As I write this, I’m checked into my wonderful $50-a-night (including breakfast) pousada in Barra da Lagoa, Brazil. It’s about a 45-minute local bus ride from the city of Florianopolis.
There are a few key things to know about this area:
1) It’s a laid back resort area with innumerable beaches to choose from. And it’s a surfing mecca.
2) This part of southern Brazil was settled by Germans and Italians, so the locals look more European than in other parts of Brazil. A friend told me the most beautiful women in the country come from Florianopolis.
3) I’m actually on a pretty big island called Santa Catarina. The big city of Floripa, as it is locally known, is on the opposite site of the island from where I am now.
The plan for the next few days basically involves two things: short hikes and beaches. Oh and maybe a boat ride to a particularly beautiful island that has both hikes AND beaches. I do have to go into the big city to do a little shopping for gifts and such to take home. I always do that at the last stop on the trip so I don’t have to carry them around with me as I travel from city to city.
Meantime, let’s back up to Monday morning, my last full day in Rio. That was the morning I chose to visit Corcovado, which is the mountaintop featuring Cristo Redentor, aka Christ the Redeemer. It marks the second “new” wonder of the world I’ve visited (Rome Coliseum being the first).

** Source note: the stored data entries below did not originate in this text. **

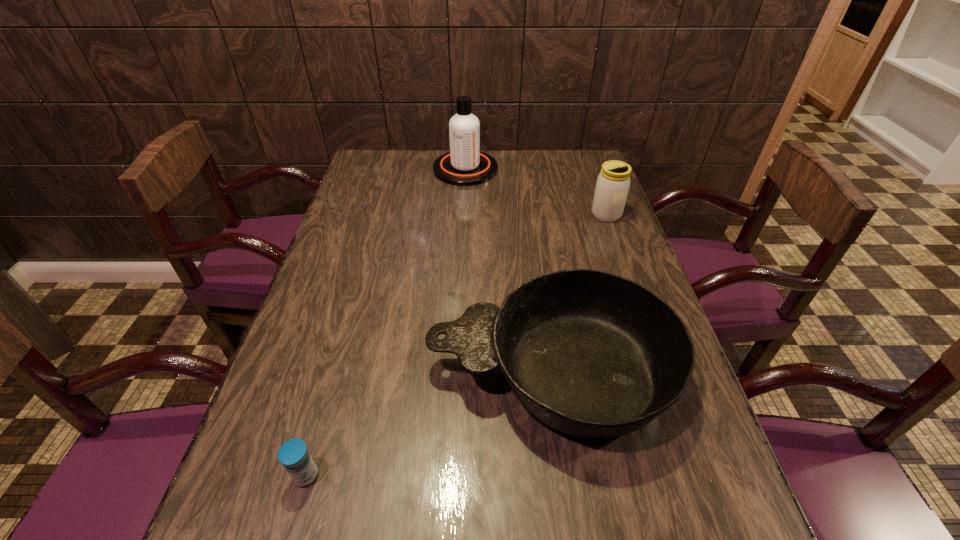
In the image, there is a desktop. Find the location of `vacant space at the right edge`. vacant space at the right edge is located at coordinates coord(710,443).

In the image, there is a desktop. Where is `free space at the far left corner`? free space at the far left corner is located at coordinates (390, 159).

Find the location of a particular element. The width and height of the screenshot is (960, 540). free space between the jar and the tallest object is located at coordinates (536, 192).

Locate an element on the screen. The width and height of the screenshot is (960, 540). vacant space that's between the frying pan and the shortest object is located at coordinates (428, 424).

At what (x,y) coordinates should I click in order to perform the action: click on free space between the farthest object and the frying pan. Please return your answer as a coordinate pair (x, y). This screenshot has width=960, height=540. Looking at the image, I should click on (508, 271).

The image size is (960, 540). I want to click on free space that is in between the leftmost object and the cleansing agent, so click(386, 322).

Image resolution: width=960 pixels, height=540 pixels. Identify the location of free spot between the tallest object and the second nearest object. (508, 271).

You are a GUI agent. You are given a task and a screenshot of the screen. Output one action in this format:
    pyautogui.click(x=<x>, y=<y>)
    Task: Click on the free space between the cleansing agent and the third tallest object
    The image size is (960, 540).
    Given the screenshot: What is the action you would take?
    coord(508,271)

This screenshot has width=960, height=540. Find the location of `vacant area that lies between the medicine and the cleansing agent`. vacant area that lies between the medicine and the cleansing agent is located at coordinates (386, 322).

The height and width of the screenshot is (540, 960). Find the location of `free space between the medicine and the tallest object`. free space between the medicine and the tallest object is located at coordinates (386, 322).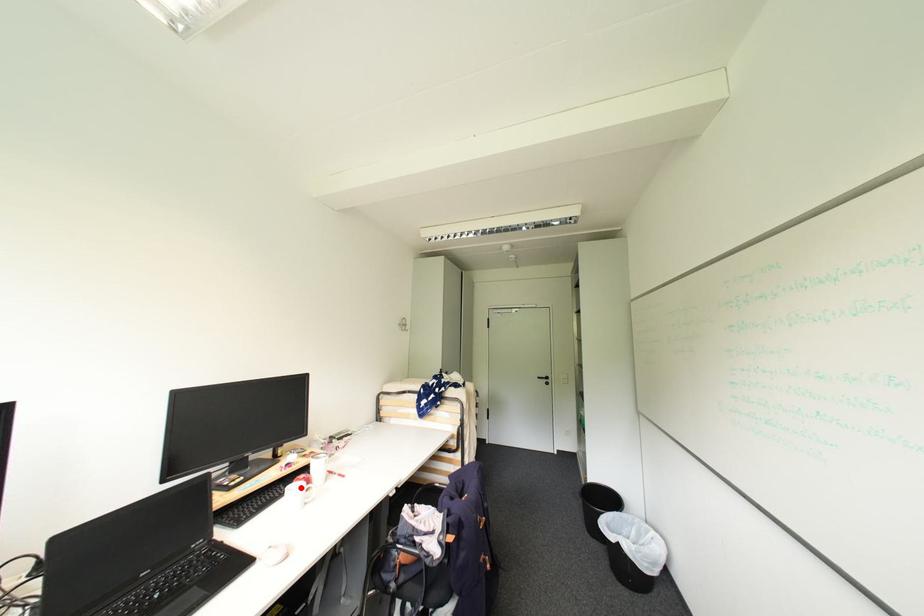
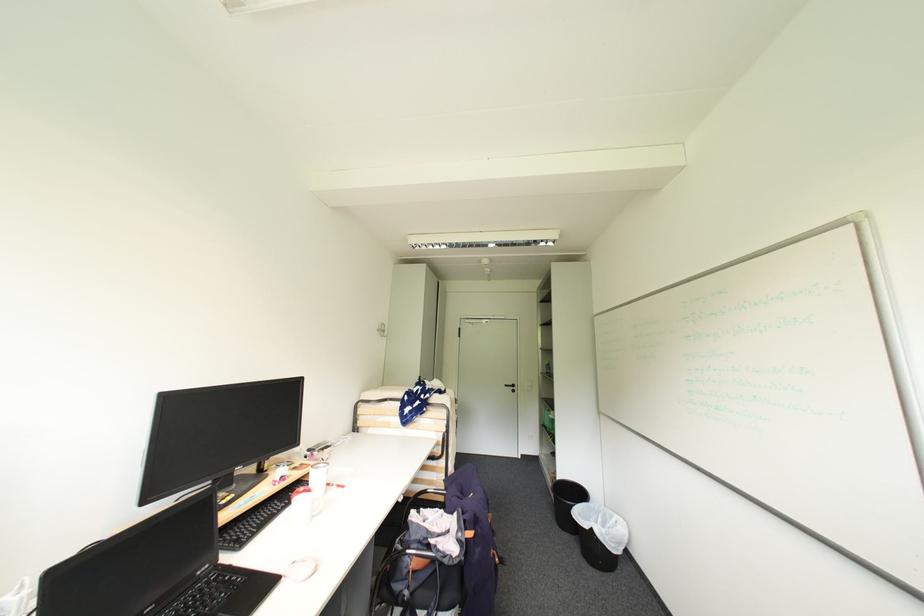
Find the pixel in the second image that matches the highlighted location in the first image.

(305, 501)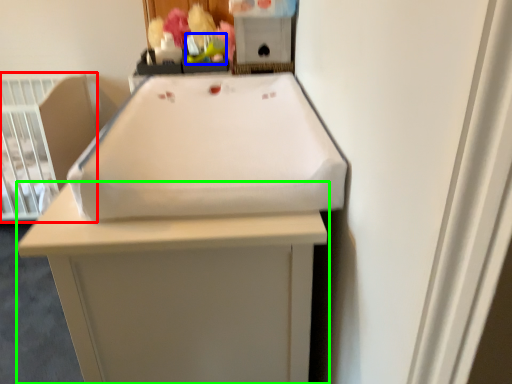
Question: Which object is positioned closest to infant bed (highlighted by a red box)? Select from toy (highlighted by a blue box) and furniture (highlighted by a green box).

Choices:
 (A) toy
 (B) furniture

Answer: (A)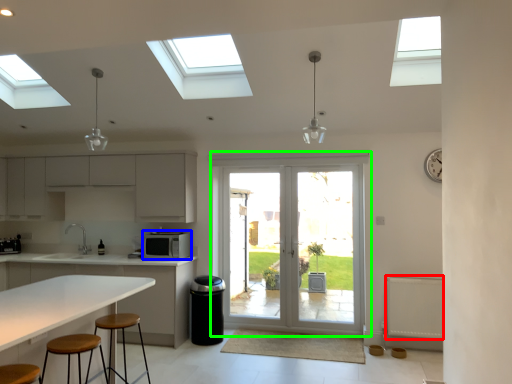
Question: Considering the real-world distances, which object is closest to radiator (highlighted by a red box)? appliance (highlighted by a blue box) or door (highlighted by a green box).

Choices:
 (A) appliance
 (B) door

Answer: (B)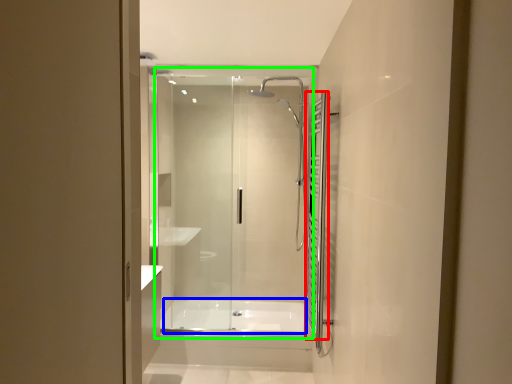
Question: Which object is the farthest from shower curtain (highlighted by a red box)? Choose among these: bath (highlighted by a blue box) or glass door (highlighted by a green box).

Choices:
 (A) bath
 (B) glass door

Answer: (A)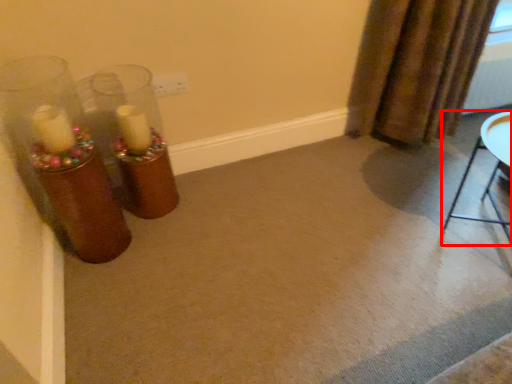
Question: From the image's perspective, what is the correct spatial relationship of furniture (annotated by the red box) in relation to curtain?

Choices:
 (A) below
 (B) above

Answer: (A)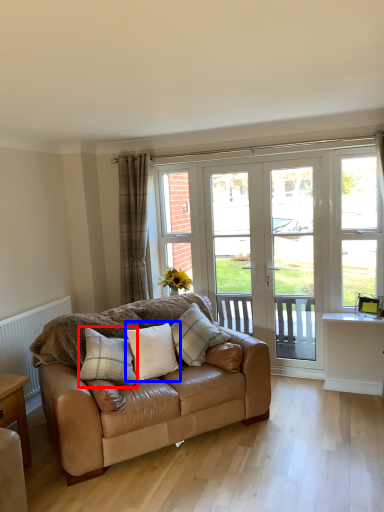
Question: Which object is closer to the camera taking this photo, pillow (highlighted by a red box) or pillow (highlighted by a blue box)?

Choices:
 (A) pillow
 (B) pillow

Answer: (A)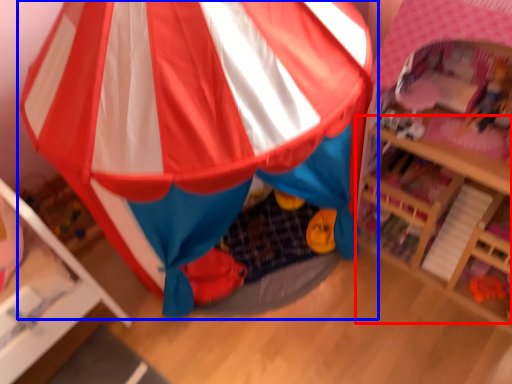
Question: Which of the following is the farthest to the observer, table (highlighted by a red box) or tent (highlighted by a blue box)?

Choices:
 (A) table
 (B) tent

Answer: (A)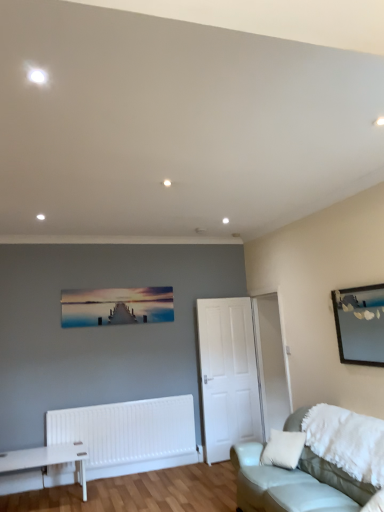
Question: Choose the correct answer: Is wooden mirror at upper right, the second picture frame from the left, inside matte wooden pier at center, the 2th picture frame from the front, or outside it?

Choices:
 (A) outside
 (B) inside

Answer: (A)

Question: Does point (347, 320) appear closer or farther from the camera than point (122, 306)?

Choices:
 (A) farther
 (B) closer

Answer: (B)

Question: Which object is the closest to the matte wooden pier at center, the 2th picture frame from the front?

Choices:
 (A) leather couch at lower right
 (B) wooden mirror at upper right, arranged as the first picture frame when viewed from the front
 (C) white matte door at center

Answer: (C)

Question: Which object is the farthest from the white matte door at center?

Choices:
 (A) wooden mirror at upper right, the first picture frame positioned from the right
 (B) leather couch at lower right
 (C) matte wooden pier at center, placed as the 1th picture frame when sorted from back to front

Answer: (A)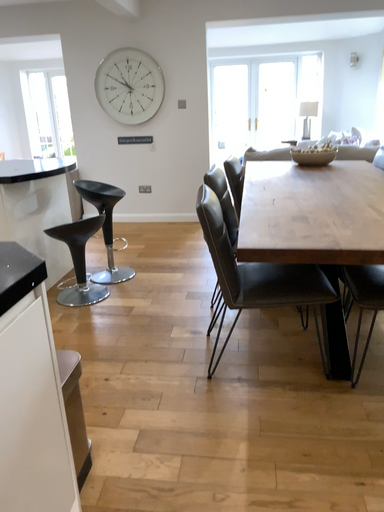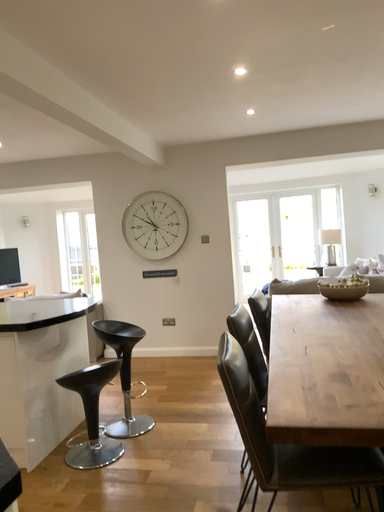
Question: Which way did the camera rotate in the video?

Choices:
 (A) rotated downward
 (B) rotated upward

Answer: (B)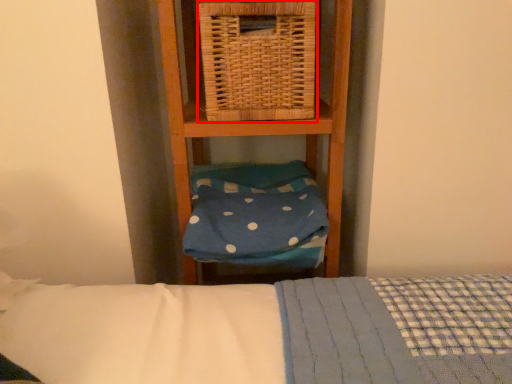
Question: From the image's perspective, what is the correct spatial relationship of picnic basket (annotated by the red box) in relation to pillow?

Choices:
 (A) above
 (B) below

Answer: (A)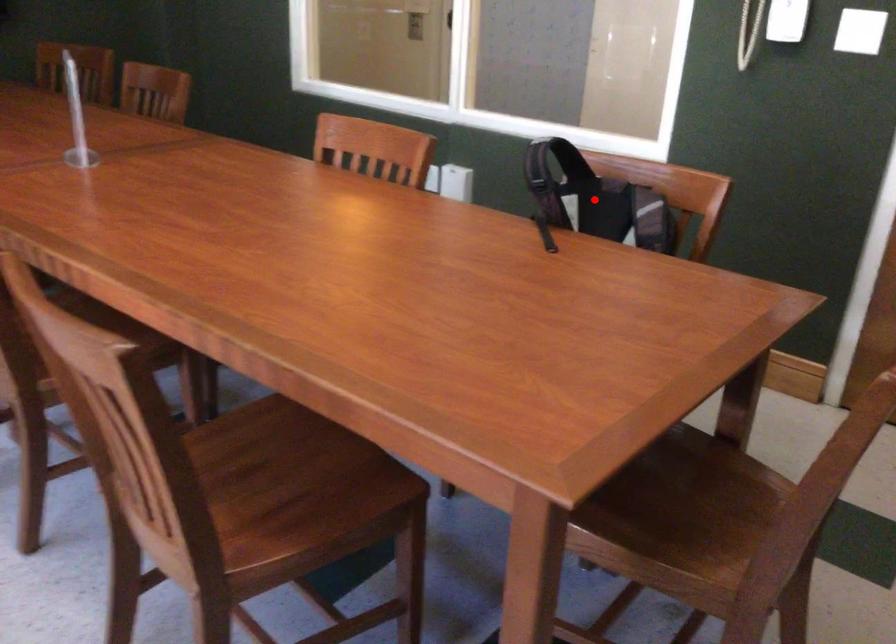
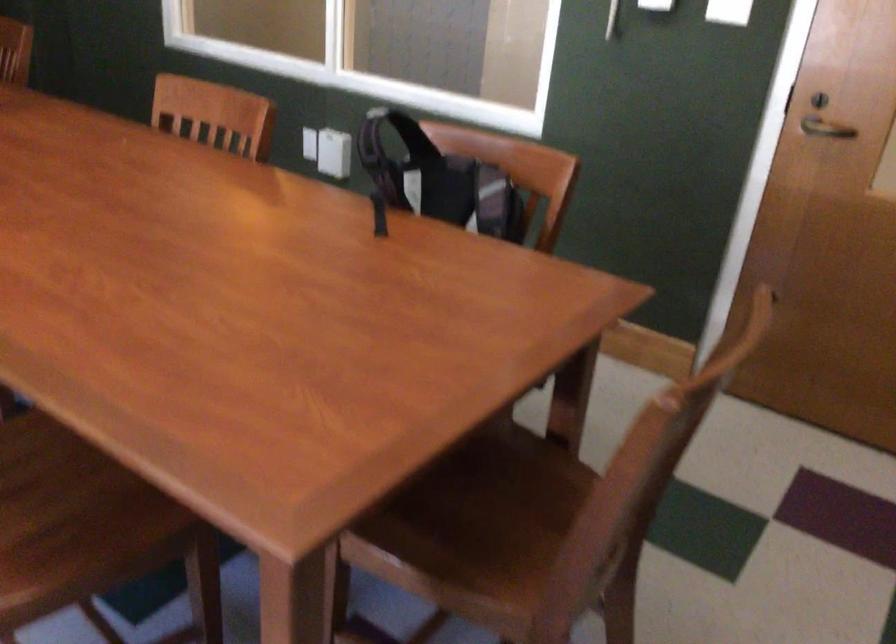
Locate, in the second image, the point that corresponds to the highlighted location in the first image.

(438, 180)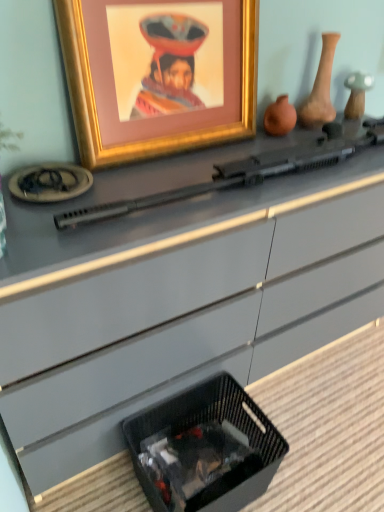
This screenshot has width=384, height=512. Find the location of `free space to the right of black woven basket at lower center`. free space to the right of black woven basket at lower center is located at coordinates (311, 453).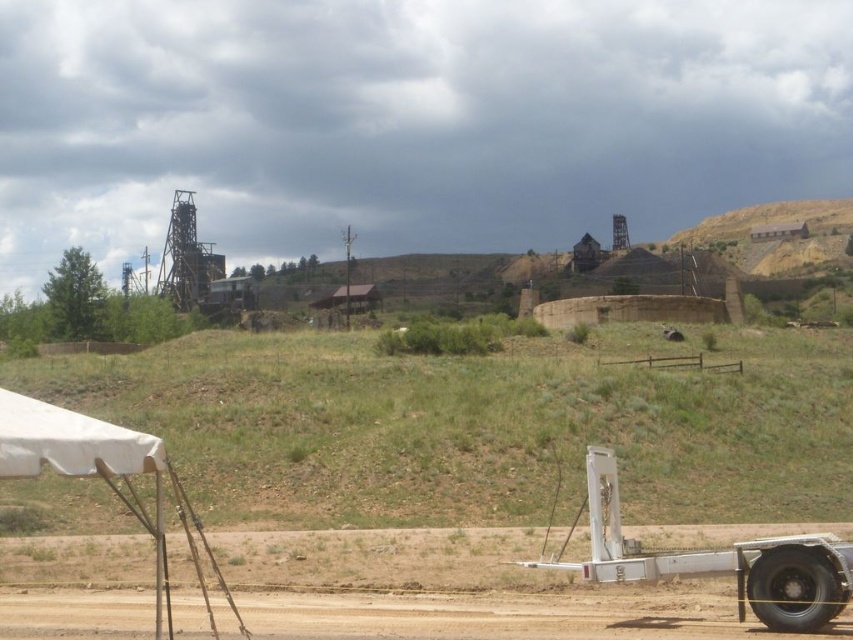
You are standing at the point marked by the coordinates point (718, 561) in the image. Looking around, you see the white metallic trailer truck at lower right. What is the nearest object to you in this scene?

The nearest object to you is the white metallic trailer truck at lower right because the point (718, 561) indicates its location.

From the picture: You are a hiker planning to set up a tent on the dirt track at lower left. However, there is a white canvas canopy at lower left already present. Can you set up your tent there without moving the existing canopy?

The dirt track at lower left is positioned under the white canvas canopy at lower left, so you can set up your tent there as the canopy is already covering the track.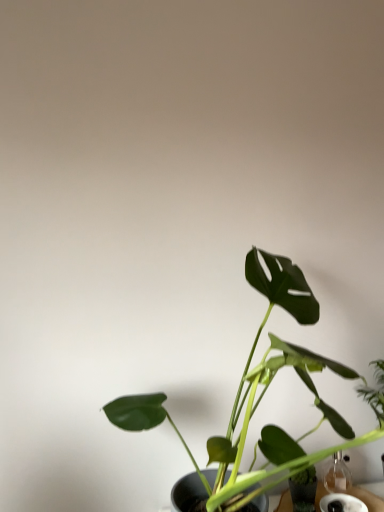
Question: From a real-world perspective, is transparent glass vase at lower right on green matte leafy plant at center?

Choices:
 (A) yes
 (B) no

Answer: (B)

Question: Is transparent glass vase at lower right taller than green matte leafy plant at center?

Choices:
 (A) no
 (B) yes

Answer: (A)

Question: Considering the relative sizes of transparent glass vase at lower right and green matte leafy plant at center in the image provided, is transparent glass vase at lower right bigger than green matte leafy plant at center?

Choices:
 (A) yes
 (B) no

Answer: (B)

Question: Is transparent glass vase at lower right far away from green matte leafy plant at center?

Choices:
 (A) yes
 (B) no

Answer: (B)

Question: From a real-world perspective, is transparent glass vase at lower right located beneath green matte leafy plant at center?

Choices:
 (A) no
 (B) yes

Answer: (B)

Question: Is transparent glass vase at lower right facing towards green matte leafy plant at center?

Choices:
 (A) no
 (B) yes

Answer: (B)

Question: Does green matte leafy plant at center have a greater width compared to transparent glass vase at lower right?

Choices:
 (A) yes
 (B) no

Answer: (A)

Question: Could you tell me if green matte leafy plant at center is facing transparent glass vase at lower right?

Choices:
 (A) yes
 (B) no

Answer: (B)

Question: Considering the relative sizes of green matte leafy plant at center and transparent glass vase at lower right in the image provided, is green matte leafy plant at center smaller than transparent glass vase at lower right?

Choices:
 (A) yes
 (B) no

Answer: (B)

Question: From a real-world perspective, does green matte leafy plant at center stand above transparent glass vase at lower right?

Choices:
 (A) yes
 (B) no

Answer: (A)

Question: From the image's perspective, is green matte leafy plant at center above transparent glass vase at lower right?

Choices:
 (A) no
 (B) yes

Answer: (B)

Question: Is green matte leafy plant at center closer to the viewer compared to transparent glass vase at lower right?

Choices:
 (A) no
 (B) yes

Answer: (B)

Question: From their relative heights in the image, would you say transparent glass vase at lower right is taller or shorter than green matte leafy plant at center?

Choices:
 (A) tall
 (B) short

Answer: (B)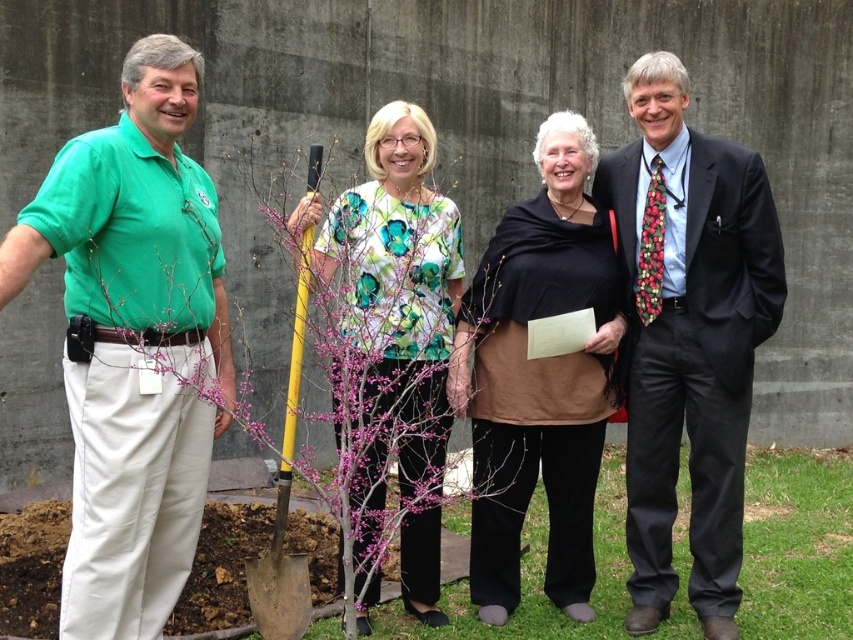
Between black suit at center and brown matte scarf at center, which one is positioned higher?

black suit at center

Which of these two, black suit at center or brown matte scarf at center, stands taller?

black suit at center

Image resolution: width=853 pixels, height=640 pixels. What do you see at coordinates (688, 337) in the screenshot? I see `black suit at center` at bounding box center [688, 337].

Locate an element on the screen. black suit at center is located at coordinates (688, 337).

Which is below, floral printed blouse at center or yellow metal shovel at center?

yellow metal shovel at center

Is floral printed blouse at center bigger than yellow metal shovel at center?

Yes, floral printed blouse at center is bigger than yellow metal shovel at center.

Which is in front, point (439, 317) or point (270, 580)?

Point (270, 580) is in front.

Find the location of a particular element. This screenshot has width=853, height=640. floral printed blouse at center is located at coordinates (399, 284).

Is point (155, 536) positioned before point (228, 632)?

Yes, it is.

Is green cotton shirt at left shorter than bare branches at center?

No, green cotton shirt at left is not shorter than bare branches at center.

Who is more distant from viewer, (172, 97) or (292, 392)?

The point (292, 392) is more distant.

I want to click on green cotton shirt at left, so click(132, 342).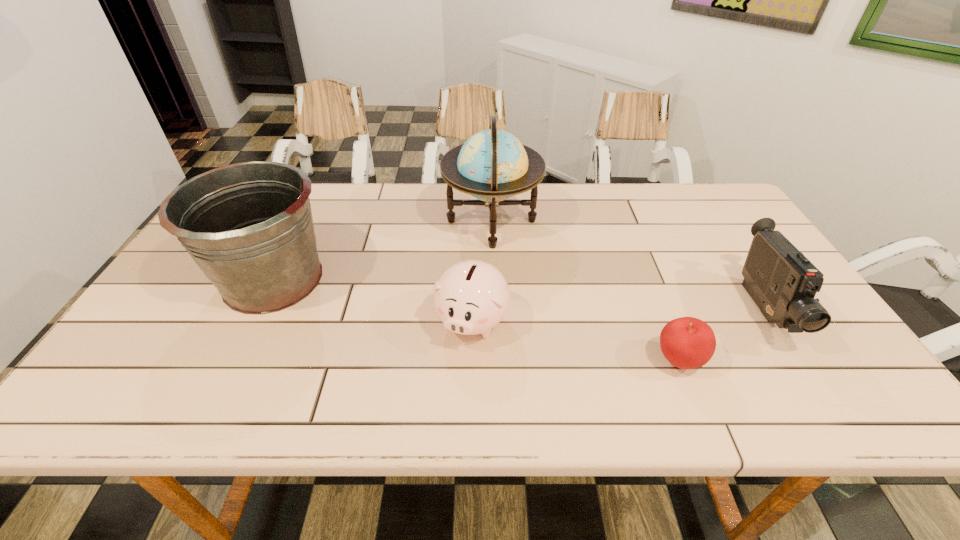
Locate an element on the screen. vacant space at the left edge is located at coordinates (182, 336).

In the image, there is a desktop. Where is `vacant space at the right edge`? The width and height of the screenshot is (960, 540). vacant space at the right edge is located at coordinates (731, 258).

In order to click on vacant space at the near left corner in this screenshot , I will do point(147,416).

In the image, there is a desktop. Where is `vacant area at the near right corner`? vacant area at the near right corner is located at coordinates (798, 383).

I want to click on empty space that is in between the tallest object and the shortest object, so click(x=585, y=291).

The height and width of the screenshot is (540, 960). Find the location of `free space between the camcorder and the apple`. free space between the camcorder and the apple is located at coordinates (720, 335).

This screenshot has height=540, width=960. I want to click on empty space that is in between the tallest object and the shortest object, so click(585, 291).

Find the location of a particular element. This screenshot has width=960, height=540. vacant area that lies between the rightmost object and the piggy bank is located at coordinates [617, 315].

The width and height of the screenshot is (960, 540). In order to click on unoccupied position between the camcorder and the globe in this screenshot , I will do `click(627, 266)`.

Identify which object is the second nearest to the shortest object. Please provide its 2D coordinates. Your answer should be formatted as a tuple, i.e. [(x, y)], where the tuple contains the x and y coordinates of a point satisfying the conditions above.

[(471, 297)]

I took the most commonly used route to the summit, which consists of a 20-minute cog-train ride up to the 2,300-foot high base of the statue. I sat next to a tour-guide leader from Vancouver, B.C. – we compared notes and impressions of Brazil. She envied my independence; I envied the next phase of her trip – the Amazon
Anyway, the statue and summit were so crowded that I couldn’t wait to catch the next train down. Sure the view was nice, but frankly I was getting a little used to Rio’s stunning vistas. They are every direction, all the time.
Monday afternoon I hopped waves again at the beach.
Tuesday morning I caught my flight to Florianopolis. I had enough time after checking in to walk through the town and even visit a small sea-turtle sanctuary and interpretive center. Poor things in their little tanks looked like all they wanted was to crawl the hell out and get thyselves into the ocean.